> **Your objective**
Please restate the data below word for word, omitting all images.

> **Source data**
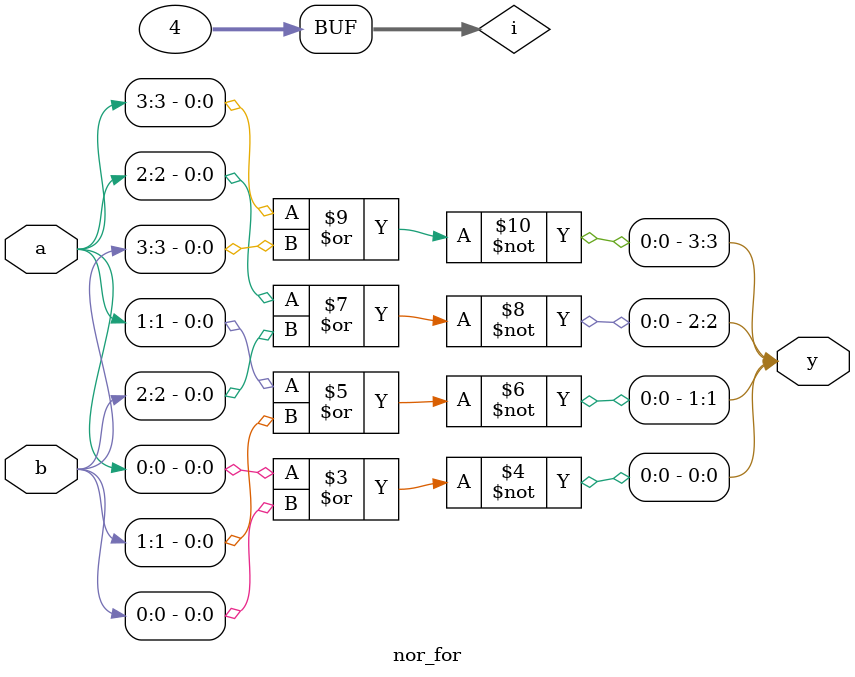
<source format=v>
module nor_for(a, b, y);
	input 	[3:0] a, b;
	output 	[3:0] y;
	reg 		[3:0] y;
	integer			i;
	
	always @(a or b) begin
		for(i=0; i<4; i=i+1)
			y[i] = ~(a[i] | b[i]);
	end
endmodule
</source>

> **Answer space**
<source format=v>
module nor_for(a, b, y);
	input 	[3:0] a, b;
	output 	[3:0] y;
	reg 		[3:0] y;
	integer			i;
	
	always @(a or b) begin
		for(i=0; i<4; i=i+1)
			y[i] = ~(a[i] | b[i]);
	end
endmodule
</source>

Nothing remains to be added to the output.